Mental Health - History

History

See also: History of mental disorders

In the mid-19th century, William Sweetzer was the first to clearly define the term "mental hygiene", which can be seen as the precursor to contemporary approaches to work on promoting positive mental health. Isaac Ray, one of thirteen founders of the American Psychiatric Association, further defined mental hygiene as an art to preserve the mind against incidents and influences which would inhibit or destroy its energy, quality or development.

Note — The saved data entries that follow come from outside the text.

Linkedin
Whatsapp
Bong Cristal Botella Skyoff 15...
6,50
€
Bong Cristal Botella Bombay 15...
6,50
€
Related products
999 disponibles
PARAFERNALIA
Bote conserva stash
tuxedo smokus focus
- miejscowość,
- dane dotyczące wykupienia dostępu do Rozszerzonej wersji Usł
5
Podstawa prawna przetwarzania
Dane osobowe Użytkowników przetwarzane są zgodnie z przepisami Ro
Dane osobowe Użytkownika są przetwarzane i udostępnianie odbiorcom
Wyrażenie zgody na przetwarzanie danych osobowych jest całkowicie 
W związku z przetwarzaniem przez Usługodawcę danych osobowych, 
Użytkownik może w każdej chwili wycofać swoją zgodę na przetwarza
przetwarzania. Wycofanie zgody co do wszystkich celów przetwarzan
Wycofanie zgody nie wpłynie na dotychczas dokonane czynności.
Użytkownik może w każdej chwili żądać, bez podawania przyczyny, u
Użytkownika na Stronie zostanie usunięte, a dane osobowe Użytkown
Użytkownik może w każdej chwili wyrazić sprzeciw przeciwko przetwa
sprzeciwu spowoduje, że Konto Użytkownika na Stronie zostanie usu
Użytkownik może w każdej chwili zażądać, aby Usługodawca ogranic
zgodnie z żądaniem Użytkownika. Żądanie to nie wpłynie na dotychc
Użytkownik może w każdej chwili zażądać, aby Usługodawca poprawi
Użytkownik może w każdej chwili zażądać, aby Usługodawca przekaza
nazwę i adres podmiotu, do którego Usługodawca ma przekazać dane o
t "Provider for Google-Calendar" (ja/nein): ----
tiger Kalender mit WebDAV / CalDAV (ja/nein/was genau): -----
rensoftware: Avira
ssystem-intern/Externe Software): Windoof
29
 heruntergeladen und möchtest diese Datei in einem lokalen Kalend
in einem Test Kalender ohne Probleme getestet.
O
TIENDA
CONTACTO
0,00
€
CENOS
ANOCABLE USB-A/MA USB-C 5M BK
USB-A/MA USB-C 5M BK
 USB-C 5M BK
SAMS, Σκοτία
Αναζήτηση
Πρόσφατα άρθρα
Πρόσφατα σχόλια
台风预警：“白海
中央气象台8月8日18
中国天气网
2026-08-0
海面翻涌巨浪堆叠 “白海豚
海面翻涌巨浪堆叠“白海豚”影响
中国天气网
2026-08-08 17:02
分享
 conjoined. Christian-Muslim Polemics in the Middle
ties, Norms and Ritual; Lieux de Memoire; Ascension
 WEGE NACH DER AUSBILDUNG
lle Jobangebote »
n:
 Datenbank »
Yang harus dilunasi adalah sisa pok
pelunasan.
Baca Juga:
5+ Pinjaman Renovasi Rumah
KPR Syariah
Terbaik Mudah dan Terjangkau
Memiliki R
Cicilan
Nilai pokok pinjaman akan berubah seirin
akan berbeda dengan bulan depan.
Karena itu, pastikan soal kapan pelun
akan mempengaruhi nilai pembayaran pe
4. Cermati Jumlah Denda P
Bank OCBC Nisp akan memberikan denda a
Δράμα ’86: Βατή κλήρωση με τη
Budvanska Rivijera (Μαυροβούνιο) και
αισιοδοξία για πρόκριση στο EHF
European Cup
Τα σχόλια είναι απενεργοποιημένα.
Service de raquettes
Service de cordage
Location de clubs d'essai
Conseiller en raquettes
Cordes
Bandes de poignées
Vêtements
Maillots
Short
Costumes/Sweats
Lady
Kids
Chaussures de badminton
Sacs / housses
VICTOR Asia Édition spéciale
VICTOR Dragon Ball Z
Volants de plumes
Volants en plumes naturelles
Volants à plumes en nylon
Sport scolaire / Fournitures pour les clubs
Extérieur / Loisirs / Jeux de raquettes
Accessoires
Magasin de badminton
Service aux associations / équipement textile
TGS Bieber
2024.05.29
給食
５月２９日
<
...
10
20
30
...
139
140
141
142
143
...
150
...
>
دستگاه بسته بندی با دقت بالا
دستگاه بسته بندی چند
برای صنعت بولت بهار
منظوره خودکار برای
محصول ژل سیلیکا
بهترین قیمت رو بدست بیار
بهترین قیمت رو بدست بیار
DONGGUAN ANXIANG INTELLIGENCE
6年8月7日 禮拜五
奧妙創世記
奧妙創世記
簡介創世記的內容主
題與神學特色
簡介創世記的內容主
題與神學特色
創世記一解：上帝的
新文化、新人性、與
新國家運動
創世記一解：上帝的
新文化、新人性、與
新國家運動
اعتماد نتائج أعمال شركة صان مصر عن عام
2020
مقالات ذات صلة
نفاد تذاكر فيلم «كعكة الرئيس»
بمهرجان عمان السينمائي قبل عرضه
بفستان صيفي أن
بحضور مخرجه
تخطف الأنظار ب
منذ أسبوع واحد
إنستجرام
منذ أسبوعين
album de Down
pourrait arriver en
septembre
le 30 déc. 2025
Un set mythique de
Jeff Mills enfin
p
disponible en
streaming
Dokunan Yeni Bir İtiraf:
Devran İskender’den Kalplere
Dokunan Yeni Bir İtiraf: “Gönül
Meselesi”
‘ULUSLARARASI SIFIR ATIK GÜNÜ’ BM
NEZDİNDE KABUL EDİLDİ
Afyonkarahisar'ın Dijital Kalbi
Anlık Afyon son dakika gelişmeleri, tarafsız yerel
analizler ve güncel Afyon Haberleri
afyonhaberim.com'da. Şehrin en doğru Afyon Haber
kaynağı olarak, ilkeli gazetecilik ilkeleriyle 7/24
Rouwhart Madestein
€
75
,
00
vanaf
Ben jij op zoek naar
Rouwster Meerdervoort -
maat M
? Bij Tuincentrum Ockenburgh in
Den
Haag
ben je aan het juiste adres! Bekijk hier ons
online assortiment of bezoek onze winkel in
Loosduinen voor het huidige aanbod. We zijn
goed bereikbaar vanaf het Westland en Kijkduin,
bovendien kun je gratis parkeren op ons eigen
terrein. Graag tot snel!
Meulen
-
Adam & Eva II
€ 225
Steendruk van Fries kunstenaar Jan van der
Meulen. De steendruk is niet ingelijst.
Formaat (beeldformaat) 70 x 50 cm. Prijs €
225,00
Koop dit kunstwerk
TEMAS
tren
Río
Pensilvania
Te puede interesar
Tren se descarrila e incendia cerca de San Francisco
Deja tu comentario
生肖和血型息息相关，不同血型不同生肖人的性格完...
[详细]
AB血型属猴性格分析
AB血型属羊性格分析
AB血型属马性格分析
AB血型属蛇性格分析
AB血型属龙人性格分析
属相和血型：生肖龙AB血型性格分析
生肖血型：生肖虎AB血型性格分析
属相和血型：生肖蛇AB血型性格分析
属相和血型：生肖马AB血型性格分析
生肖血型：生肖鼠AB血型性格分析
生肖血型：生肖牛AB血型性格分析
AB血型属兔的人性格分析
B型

An important figure to "mental hygiene", would be Dorothea Dix (1802–1887), a school teacher, who had campaigned her whole life in order to help those suffering of a mental illness, and to bring to light the deplorable conditions which they were put it in. This was known as the "mental hygiene movement". Before this movement, it was not uncommon that people affected by mental illness in the 19th century would be considerably neglected, often left alone in deplorable conditions, barely even having sufficient clothing. Dix's efforts were so great that there was a rise in the number of patients in mental health facilities, which sadly resulted in these patients receiving less attention and care, as these institutions were largely understaffed.

At the beginning of the 20th century, Clifford Beers founded the National Committee for Mental Hygiene and opened the first outpatient mental health clinic in the United States of America.

The mental hygiene movement, also known as the social hygiene movement, had at times been associated with advocating eugenics and sterilisation of those considered too mentally deficient to be assisted into productive work and contented family life.